Vivre ou mourir selon Xavier Beauvois

« Des Hommes et des Dieux »

Acteurs: Lambert Wilson – Michael Lonsdale – Philippe Laudenbach – Sabrina Ouazani – Olivier Rabourdin

Sortie: 08/09/2010

Pressenti pour la Palme d’Or, enlevée par le formidable « Oncle Boonmee » du Thailandais Apichatpong Weerasethakul, « Des Hommes et des Dieux » de Xavier Beauvois est toutefois reparti de Cannes avec le très louable Grand Prix du Jury.

Particulièrement intelligent et prenant le film s’inspire très librement de la vie des 8 moines Cisterciens français à Tibhirine en Algérie, de 1993 jusqu’à leur enlèvement et leur exécution le 21 mai 1996 par un groupe de moujahidines. Une juste et belle harmonie existe entre les moines et les habitants du village, pour la majorité de confession musulmane, magnifique et jubilatoire rencontre de « deux » dieux et de deux traditions. Cette cohabitation, nourrie de dévouement réciproque, est perturbée par la terreur imposée par des religieux radicaux qui sévissent alors dans la région. Vu la menace, faut-il partir ou rester ? Mais pour les habitants, le monastère et ses moines constituent la branche sur laquelle, eux, les oiseaux se reposent. Le Village a grandit avec le monastère qui constitue sa protection.
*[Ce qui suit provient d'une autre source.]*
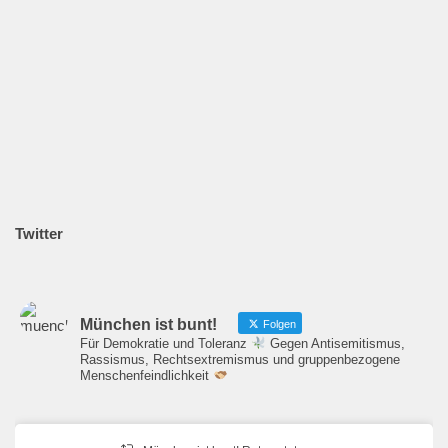
Twitter
München ist bunt!
Folgen
Für Demokratie und Toleranz
Gegen Antisemitismus,
Rassismus, Rechtsextremismus und gruppenbezogene
Menschenfeindlichkeit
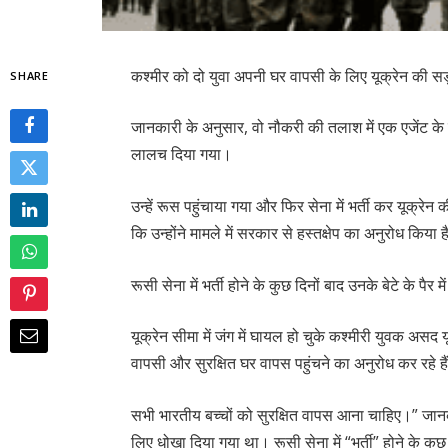
कश्मीर को दो युवा अपनी घर वापसी के लिए यूक्रेन की सड
SHARE
जानकारी के अनुसार, वो नौकरी की तलाश में एक एजेंट के 
लालच दिया गया।
उन्हें रूस पहुंचाया गया और फिर सेना में भर्ती कर यूक्रे
कि उन्होंने मामले में सरकार से हस्तक्षेप का अनुरोध किय
रूसी सेना में भर्ती होने के कुछ दिनों बाद उनके बेटे के पै
यूक्रेन सीमा में जंग में घायल हो चुके कश्मीरी युवक असद
वापसी और सुरक्षित घर वापस पहुंचने का अनुरोध कर रहे है
सभी भारतीय बच्चों को सुरक्षित वापस आना चाहिए।” जानकार
लिए धोखा दिया गया था। रूसी सेना में “भर्ती” होने के कुछ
Par amour de dieu et des frères musulmans, il est donc naturel de rester, même si c’est aussi fou que de se faire moine, au risque de devenir martyr.

Ce film ambitieux, qui souffre tout de même de quelques longueurs, rythmé avec subtilité par la vie monastique, les prières et les réflexions diverses, soulève de grandes questions humanistes comme l’altruisme, le dilemme moral, la vertu, l’abnégation, l’engagement et le don de soi, le mystère de la foi, notamment. La réalisation, plutôt sobre, se concentre sur les atmosphères bienveillantes et sur la terreur grandissante qui se lit dans les regards de tous, moines et autochtones. Les comédiens, tous particulièrement attachants dans leurs rôles, jouent avec crédibilité et une étonnante sincérité. Lambert Wilson incarne avec brio le frère supérieur qui, pacifique inébranlable, a du mal à refouler sa colère intérieure. Et l’on se régale de la délicieuse bienveillance du débonnaire Michael Lonsdale et de son humour très spirituel. La séquence autour de la question « c’est quoi être amoureux » entre frère Luc et Rabbia est un pur régal (la photo que nous avons sélectionnée).
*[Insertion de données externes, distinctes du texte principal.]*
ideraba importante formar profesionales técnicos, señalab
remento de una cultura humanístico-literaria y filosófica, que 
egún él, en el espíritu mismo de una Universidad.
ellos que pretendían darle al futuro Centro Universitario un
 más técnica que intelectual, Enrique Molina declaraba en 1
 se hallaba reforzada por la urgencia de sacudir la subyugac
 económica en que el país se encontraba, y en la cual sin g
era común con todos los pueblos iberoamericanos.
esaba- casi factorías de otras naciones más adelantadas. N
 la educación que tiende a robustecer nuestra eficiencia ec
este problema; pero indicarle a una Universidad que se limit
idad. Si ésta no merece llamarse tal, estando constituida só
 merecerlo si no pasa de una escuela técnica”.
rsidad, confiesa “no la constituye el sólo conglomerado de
Xavier Beauvois nous offre une bouleversante galerie de portraits et pose chaque séquence en parabole, les plus saisissantes étant celles du chant des moines perturbé par le vol d’un hélicoptère militaire et celle du silencieux « dernier repas » avec pour fond sonore « la mort du cygne » de Tchaïkovski.

A voir dès à présent, un film très réussi qui appelle à la méditation.